→ Tasks
a) For each statement about the tax note below, state yes or no according to whether it agrees with the note, and quote the words that decide it: (i) as of December 31, 2011, $5,000 net of tax had been accrued for interest related to unrecognized tax benefits; (ii) interest and penalties related to income tax matters are recognized as operating expense; (iii) the Minnesota Department of Revenue completed its examination in June 2009.
b) Replace "opening balance" with "beginning balance" in the tax note below, and give the passage from "Unrecognized tax benefits opening" to "in subsequent years." again with that change.

→ Provided text
_ _ _
When addressing uncertainty in tax positions, we are required to apply a minimum recognition threshold that income tax positions must achieve before being recognized in the financial statements.

As of December 31, 2011, we had unrecognized tax benefits totaling $149,000 (net of tax) excluding interest. The amount of unrecognized tax benefits, if recognized, that would affect the effective income tax rate in future periods is $130,000. During 2011, we recognized approximately $357,000 of previously unrecognized tax benefits and approximately $49,000 of associated interest as a result of the expiration of statute of limitations. It is reasonably possible that the total amount of unrecognized tax benefits may decrease by approximately $11,000 during the next 12 months as a result of expirations of statute of limitations.

We recognize interest and penalties related to income tax matters as income tax expense.  As of December 31, 2011, we have accrued $5,000 (net of tax) for interest related to unrecognized tax benefits.

The following roll-forward of unrecognized tax benefits excludes interest accrued on unrecognized tax benefits and is presented gross of any expected federal tax benefits related to unrecognized state tax benefits.
 
(Dollars in thousands)
 
2011
  
2010
 
Unrecognized tax benefits opening balance (excluding interest)
 $697  $3,215 
Increases:
        
     Tax positions taken in current period
  8   17 
Settlements
  (15)  - 
Lapse of statute limitations
  (409)  (2,535)
Ending balance (excluding interest)
 $281  $697 
 
We file consolidated income tax returns in the United States federal jurisdiction and combined or separate income tax returns in various state jurisdictions. In general, we are no longer subject to United States federal income tax examinations and examinations by state tax authorities for the years prior to 2008 except to the extent of losses utilized in subsequent years.

In June 2009, the Internal Revenue Service completed an examination of our 2006 federal consolidated income tax return. Also, in January 2011, the Minnesota Department of Revenue completed an examination of our 2006, 2007 and 2008 state unitary income tax returns. The result of these audits was not significant.
_ _ _
→ Dataset content
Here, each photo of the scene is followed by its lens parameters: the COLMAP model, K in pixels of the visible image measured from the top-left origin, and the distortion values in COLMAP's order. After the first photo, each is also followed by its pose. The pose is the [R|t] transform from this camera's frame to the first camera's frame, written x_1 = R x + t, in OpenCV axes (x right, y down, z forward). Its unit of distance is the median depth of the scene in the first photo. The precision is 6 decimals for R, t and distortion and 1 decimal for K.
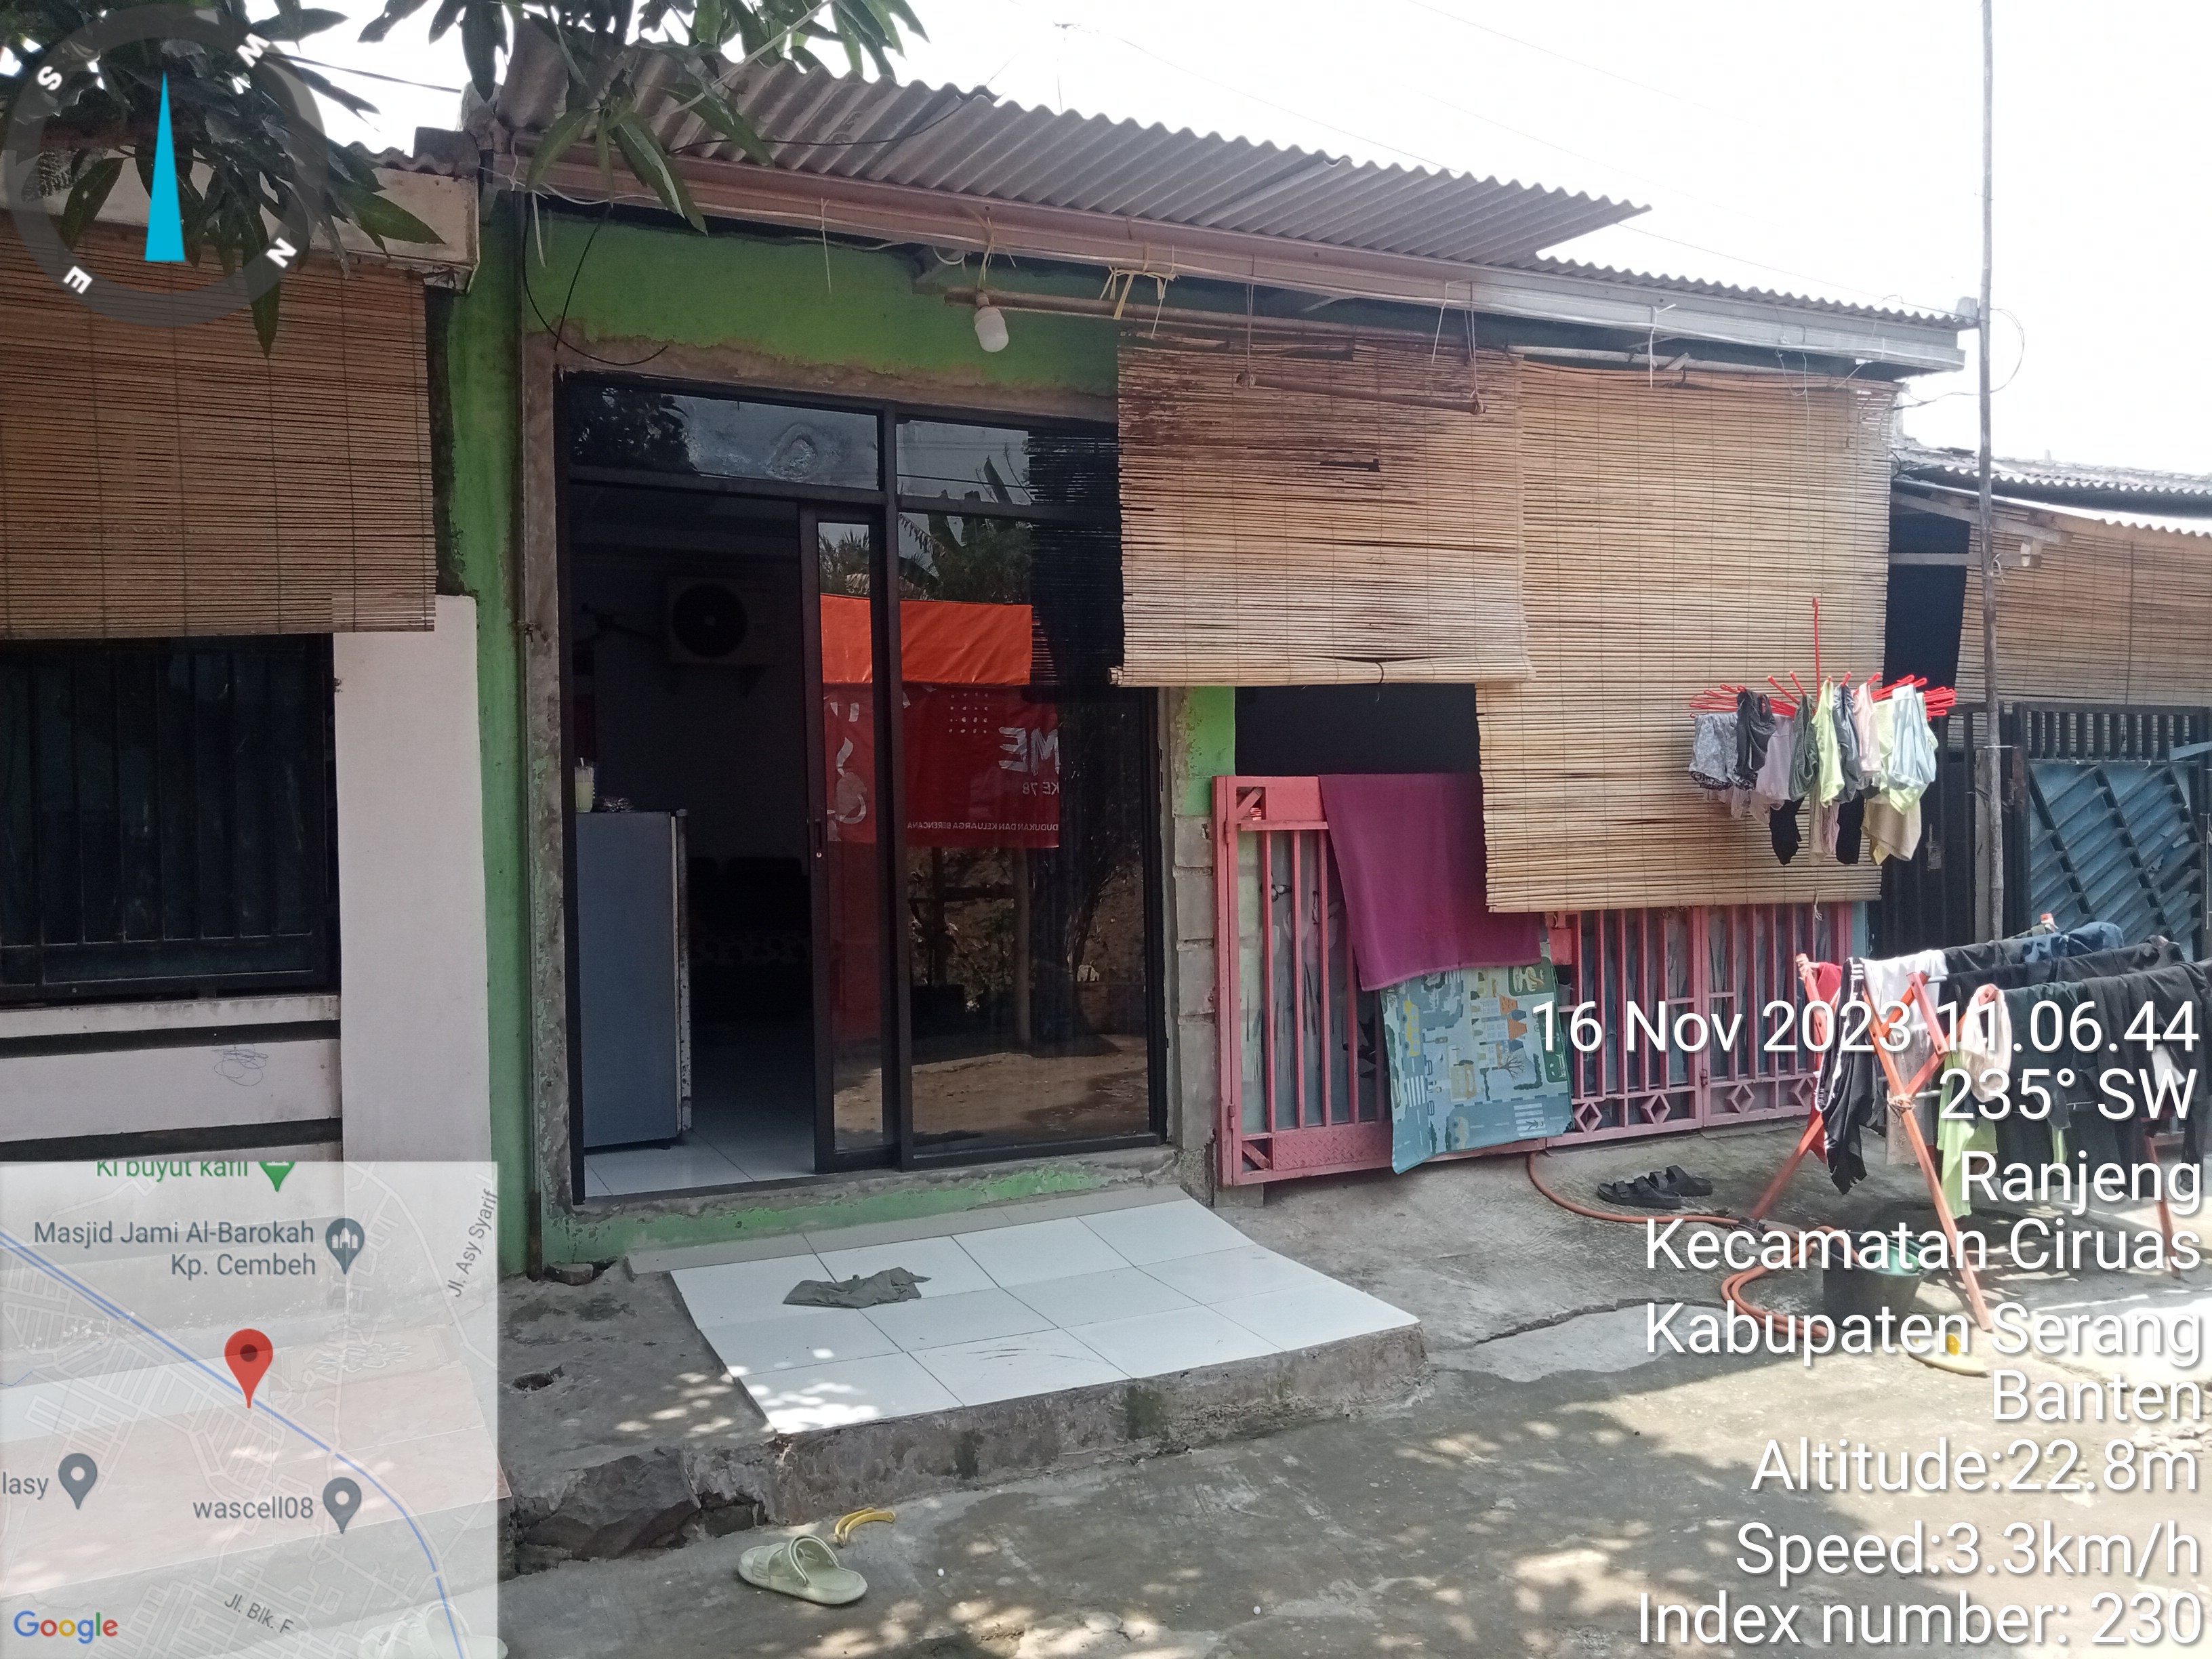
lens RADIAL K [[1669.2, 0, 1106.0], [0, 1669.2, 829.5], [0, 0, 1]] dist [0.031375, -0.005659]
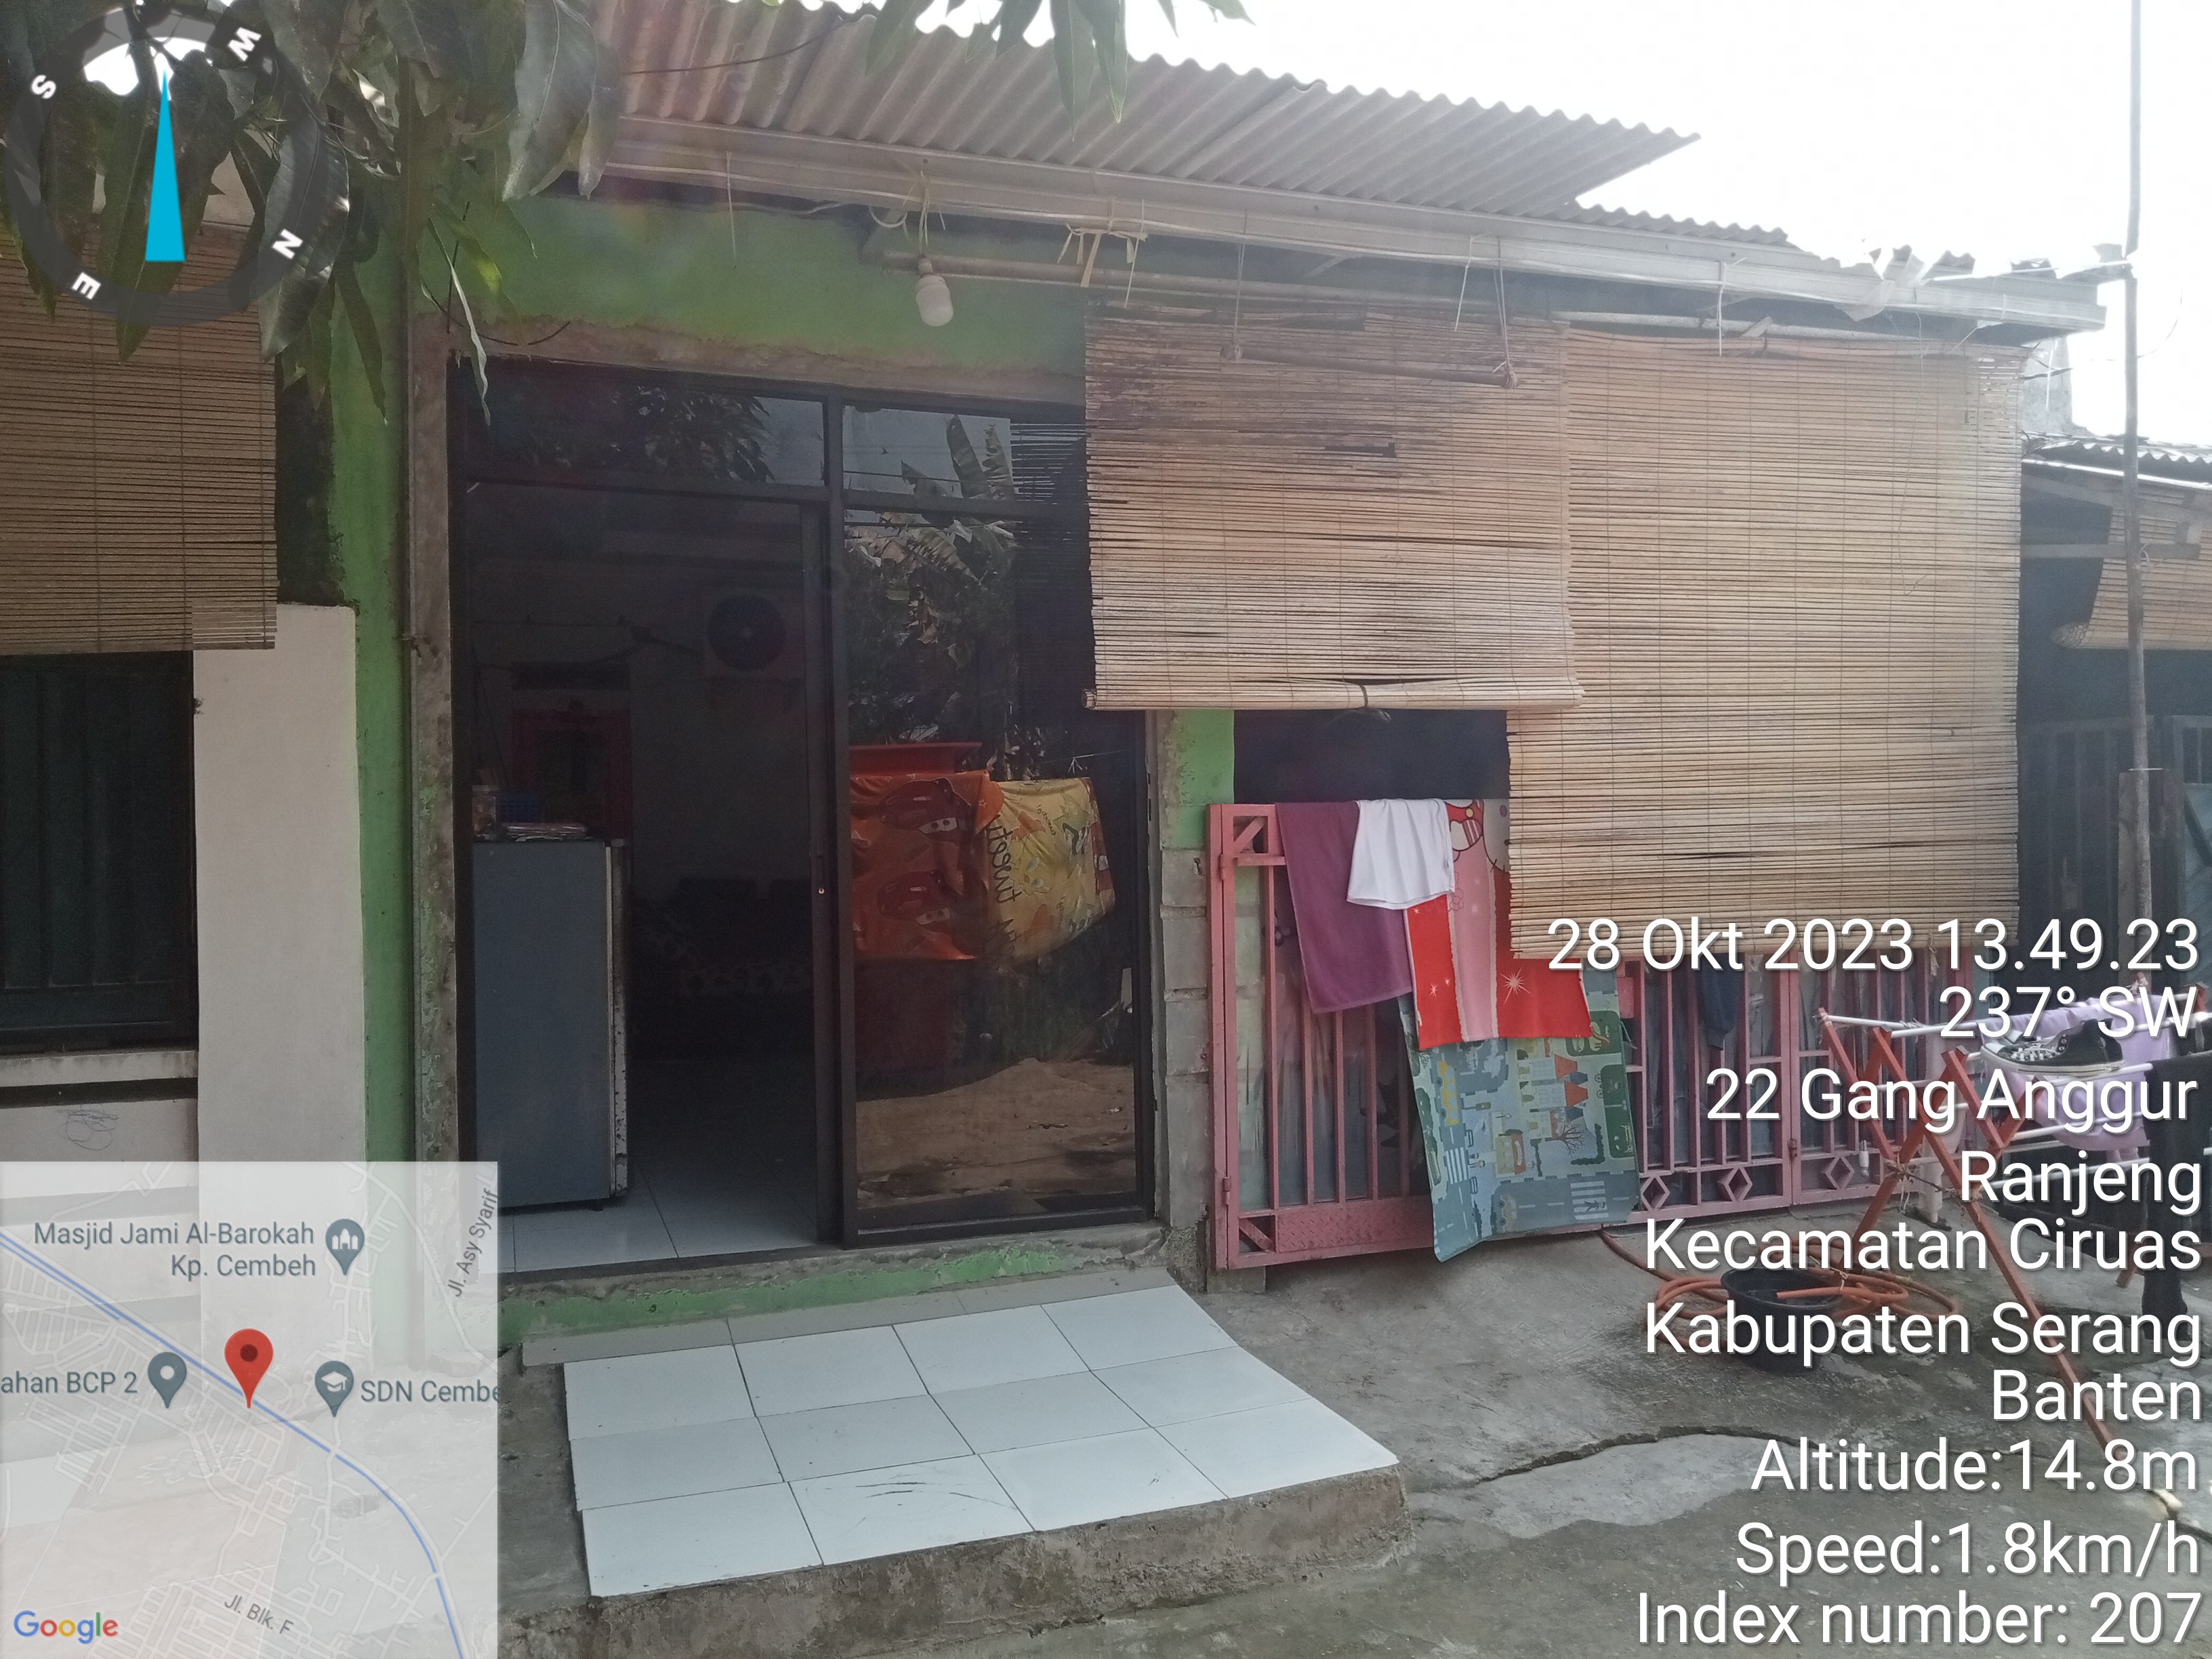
_ _ _
→ Answers for each item
a)
(i) Yes: "As of December 31, 2011, we have accrued $5,000 (net of tax) for interest related to unrecognized tax benefits."
(ii) No: "We recognize interest and penalties related to income tax matters as income tax expense."
(iii) No: "in January 2011, the Minnesota Department of Revenue completed an examination"

b)
Unrecognized tax benefits beginning balance (excluding interest)
 $697  $3,215 
Increases:
        
     Tax positions taken in current period
  8   17 
Settlements
  (15)  - 
Lapse of statute limitations
  (409)  (2,535)
Ending balance (excluding interest)
 $281  $697 
 
We file consolidated income tax returns in the United States federal jurisdiction and combined or separate income tax returns in various state jurisdictions. In general, we are no longer subject to United States federal income tax examinations and examinations by state tax authorities for the years prior to 2008 except to the extent of losses utilized in subsequent years.